Así lo advirtió Monseñor Mario Álvarez, obispo de Istmina-Tadó, en entrevista con el medio Blu Radio.
“Esta situación se nos volvió costumbre en el departamento. Ya todos, como que, nos hicimos a la idea de que cuando se decreta un paro armado, todos nos tenemos que quedar... confinados”, afirmó el líder religioso, que incluso tuvo que cancelar su asistencia a la fiesta patronal de Las Ánimas, en el municipio de Unión Panamericana, a solo 20 minutos de su lugar de residencia.

Una vida en pausa por miedo
“Reina el miedo, el dominio y la imposición que traen estos paros armados. Infunden de tal manera pavor que todo se desestabiliza: el comercio se frena, la movilidad se detiene y todo, realmente, queda parado”, relató el obispo.
En los ríos San Juan, Atrato y Baudó, principales vías de comunicación de la región, el tránsito fluvial quedó completamente suspendido, al igual que en corredores terrestres estratégicos como la vía Quibdó-Medellín y Quibdó-Pereira.
Transportadores estiman que han dejado de movilizar al menos 2.600 pasajeros por día.
Pese a la amenaza del grupo armado, el alcalde de Unión Panamericana, Jason Copete, decidió mantener los dos conciertos programados por las fiestas patronales de San Joaquín, asegurando que la fuerza pública garantizaría la seguridad.

“Desde Quibdó, Condoto y todos los corregimientos se nos garantizó el libre tránsito de las personas a través de la fuerza pública”, afirmó.
Normalización de la violencia
Desde 2022, cuando comenzaron las mesas de negociación entre el Gobierno nacional y el ELN, el Chocó ha enfrentado al menos siete u ocho paros armados, según cálculos de líderes sociales y de la Iglesia católica.
Esta repetición ha instalado una peligrosa normalización de la violencia.
“Esto se nos volvió costumbre y es muy doloroso llegar a esta situación”, lamentó Monseñor Álvarez. “Como Iglesia, hemos sido facilitadores y acompañantes del proceso de paz, creemos que el diálogo es el único camino. Pero también exigimos seriedad y cumplimiento. Hay que retomar con fuerza la voluntad de paz”, dijo.

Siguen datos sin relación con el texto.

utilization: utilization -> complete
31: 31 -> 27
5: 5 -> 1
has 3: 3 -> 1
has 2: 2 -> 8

El religioso advirtió sobre la fragilidad de los acuerdos alcanzados: “Si no hay claridad en el cumplimiento de lo que se va estableciendo, si no hay precisión de tal manera que de un lado y del otro se sienta que las cosas están avanzando, pues estamos en un proceso cargado de fragilidad”.
En cuanto a la reacción estatal, el obispo reconoció que Ejército, Policía y Armada realizan esfuerzos por garantizar la seguridad, pero enfatizó que el temor social supera cualquier despliegue.

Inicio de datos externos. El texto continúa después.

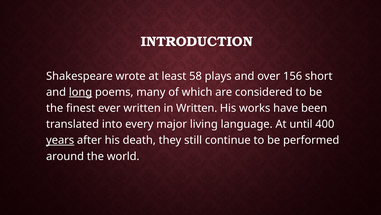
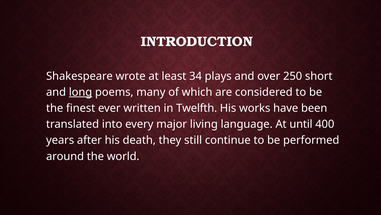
58: 58 -> 34
156: 156 -> 250
in Written: Written -> Twelfth
years underline: present -> none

“Es tanto el temor de la gente que nos hemos acostumbrado a obedecer estos paros. La gente no se mueve cuidando sus carros, sus negocios y sus vidas porque fácilmente los pueden señalar. Así la fuerza pública esté insistiendo en que está al frente, reina el miedo y la gente prefiere no salir”, explicó.
Llamado a la paz
A pesar de los incumplimientos tanto del ELN como del propio Gobierno, Álvarez insistió en que la única salida es persistir en el diálogo: “No hay tratado de paz perfecto; siempre uno y otro grupo tienen que tragarse algunos sapos. Pero debe primar el deseo de paz, el proyecto de igualdad y el respeto a los derechos humanos”.
Mientras tanto, el paisaje del Chocó permanece congelado: calles vacías, comercios cerrados, ríos desiertos y familias confinadas en sus casas.